Jacques says that if the Democratic Progressive Party (DPP) gets re-elected and declares independence, China will likely invade Taiwan, but it’s highly unlikely the DPP will declare independence because their supporters don’t want them to. Something like 70 percent of Taiwanese people wish to keep the status quo. The Nationalists and many of their supporters would never go in for independence, either; neither would the United States. Politically, Taiwan represents a political conundrum and cross-strait relations are a knotty, complex affair. But not to Martin Jacques, who says ‘things are getter better; one day they might be resolved’ (quotation marks are mine). Such a sentiment is the type of hare-brained sloganeering you’d find on a Communist Party propaganda banner. Jacques has to say a solution is possible because if China is really going to rule the world, a prerequisite would be to gain control over the tiny, nearby, Chinese island that has underscored China’s impotence for six decades.
I mention the Taiwan section because it is representative of the rest of the book. With print, you can make obstacles and complexities disappear by not mentioning them, and you can make any scenario seem plausible. Just use the words ‘possibly,’ ‘likely,’ and ‘perhaps,’ and for variety’s sake, or to sound authoritative, say that certain events will transpire. Using the word ‘will’ makes you sound like an expert. Don’t complicate things with the word ‘because’ because that only leads to claims that people can dispute.
The thesis statement for When China Rules the World can be found on p. 15: “It is banal, therefore, to believe that China’s influence on the world will be mainly and overwhelmingly economic: on the contrary, it’s political and cultural effects are likely to be as far-reaching. The underlying argument of the book is that China’s impact on the world will be as great as that of the United States over the last century, probably far greater.”
But why will it be greater?
You read the book’s two parts (I: The End of the Western World, II: The Age of China) and sift through their many subsections (e.g. Beijing as The New Global Capital) only to find the flimsiest of evidence.

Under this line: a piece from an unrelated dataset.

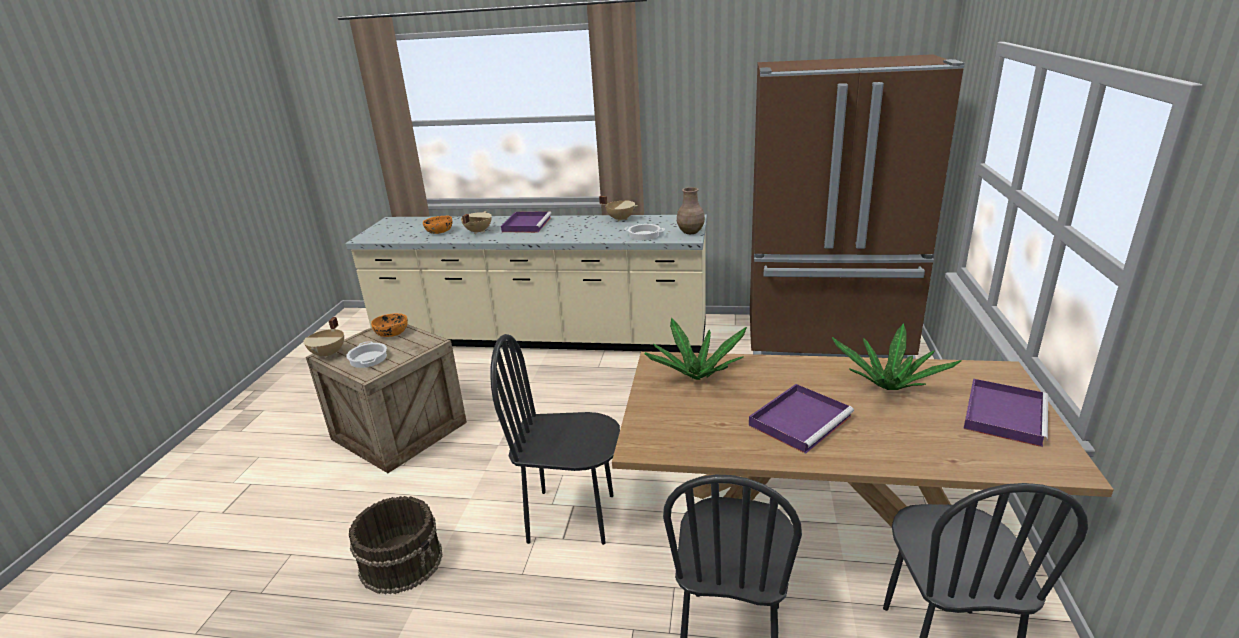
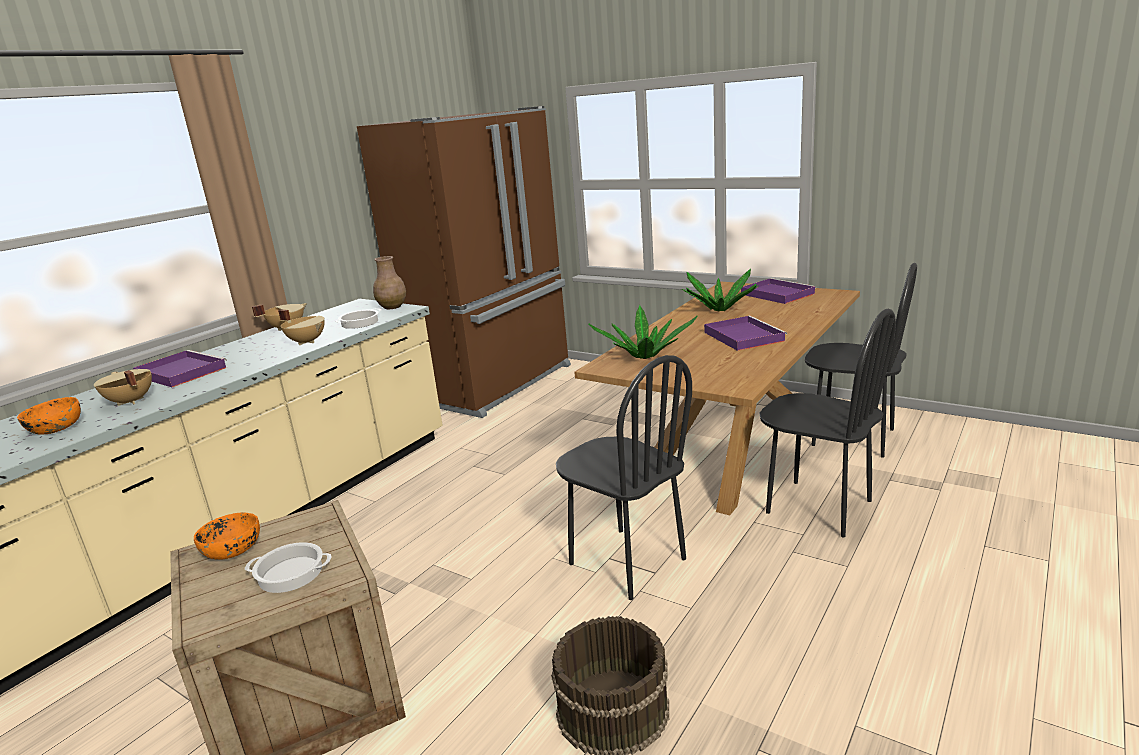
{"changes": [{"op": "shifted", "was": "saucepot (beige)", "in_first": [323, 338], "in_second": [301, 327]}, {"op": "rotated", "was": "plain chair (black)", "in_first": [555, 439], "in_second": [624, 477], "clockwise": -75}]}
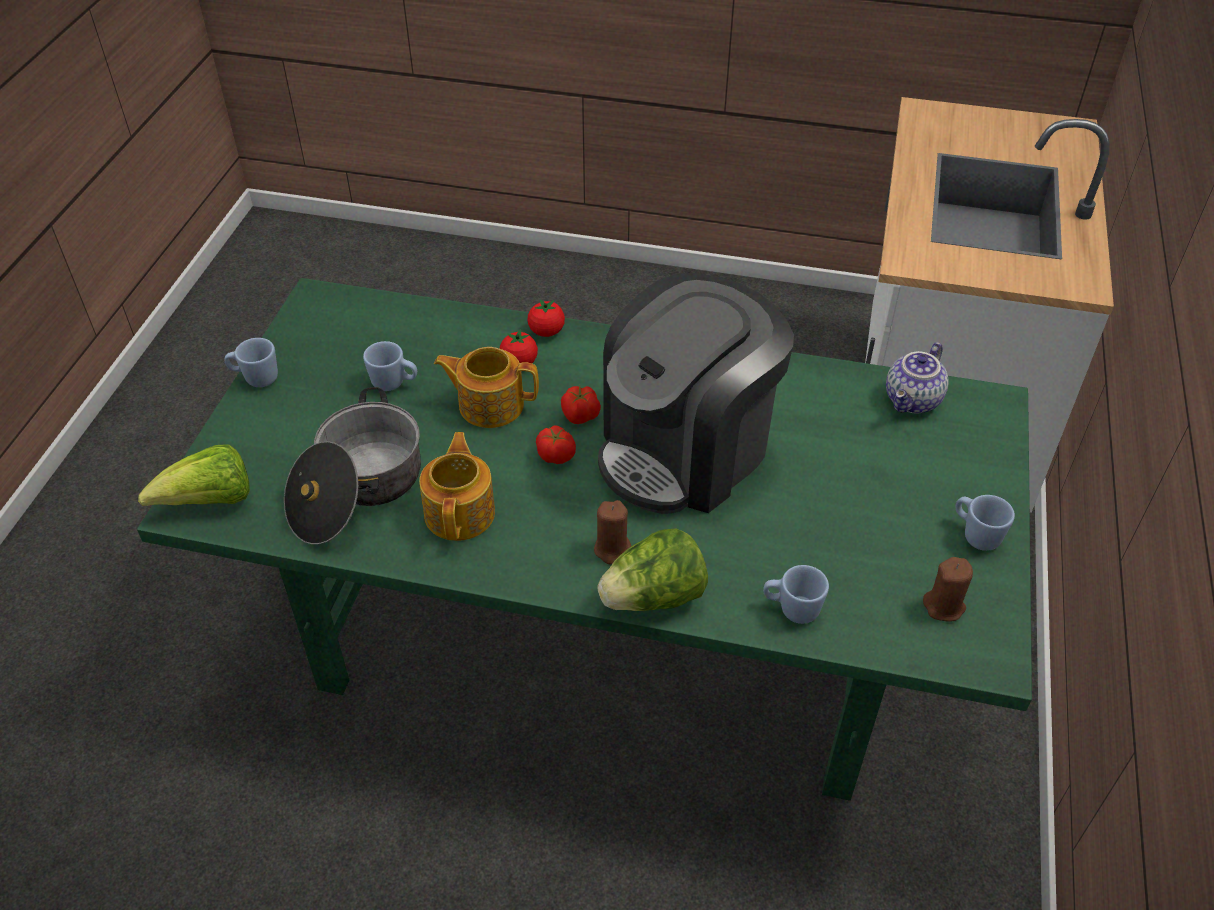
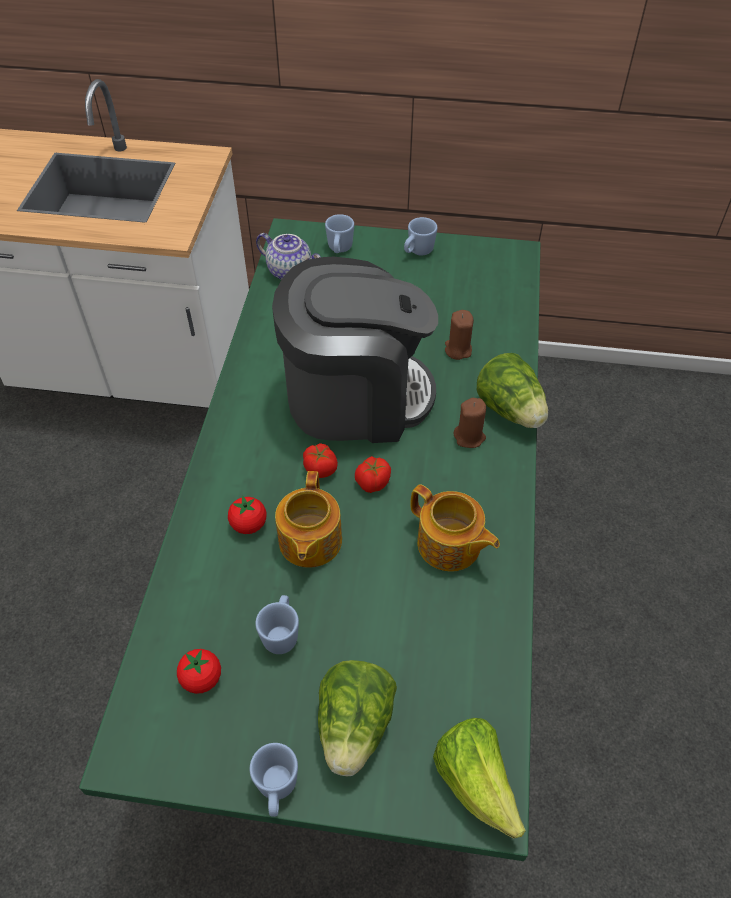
{"changes": [{"op": "gone", "was": "saucepot", "in_first": [352, 465]}, {"op": "rotated", "was": "teapot", "in_first": [457, 486], "in_second": [455, 528], "clockwise": -135}, {"op": "shifted", "was": "fresh tomato", "in_first": [546, 318], "in_second": [199, 671]}, {"op": "rotated", "was": "coffee brewer", "in_first": [696, 393], "in_second": [355, 350], "clockwise": -45}, {"op": "shifted", "was": "tea mug (blue)", "in_first": [796, 594], "in_second": [339, 233]}, {"op": "shifted", "was": "wax candle (brown)", "in_first": [948, 589], "in_second": [459, 335]}, {"op": "new", "now": "head of lettuce", "in_second": [357, 718]}]}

Naturally, the reader wonders, ‘When China rules the world, in what language will the world take its instructions?’ and Martin Jacques deals with this in the section ‘Can You Speak Mandarin?’ Here, we find the usual: Mandarin has become popular as a second language in countries like South Korea and Thailand. It still hasn’t taken off in the West, however, perhaps because of the US’s and UK’s “abiding linguistic insularity and their failure to comprehend the wide-ranging implications of China’s rise.” Jacques goes on to say that Mandarin “will probably in time join English as a global lingua franca and perhaps eventually surpass it.” And then: “The nascent competition between English and Mandarin for the status of global lingua franca... is fascinating... because... they could hardly be more different: one alphabetic, the other pictographic....” Only, there is virtually no competition between English and Mandarin, and the situation is not nascent. Furthermore, Chinese script is not pictographic. This gaffe, along with the fact Jacques cannot pronounce the Chinese words he attempts to slip into conversation in his promotional videos, are clear indicators he doesn’t speak Mandarin. Not that I’m calling Mr. Jacques a hypocrite. That would be a grave insult to hypocrites everywhere. Perhaps it’s just that Jacques prefers to cling to his linguistic insularity and fails to comprehend the wide-ranging implications of China’s rise.
I was especially curious to see what Mr. Jacques would say vis-a-vis the exportation or appeal of Chinese culture. The relevant section is a mere three pages long. As examples, Jacques holds up Crouching Tiger, Hidden Dragon, Chinese food, and what he calls the “global reach of traditional Chinese medicine.” But Chinese medicine doesn’t have a global reach. Western medicine does. Chinese doctors practise Western medicine. They read medical journals in English. They become doctors by studying textbooks printed in London, Boston, and New York. Ask a Chinese doctor about traditional Chinese medicine and they’re likely to tell you it’s quackery. Also exportable, Jacques says, is kungfu, interesting to me because during the decade I lived in Chinese society I never met a single person who studied kungfu. I never witnessed anyone wearing the uniform; never saw a single kungfu school. There are kungfu comic books and movies from Hong Kong, but they are, like Jacques’s arguments, puerile.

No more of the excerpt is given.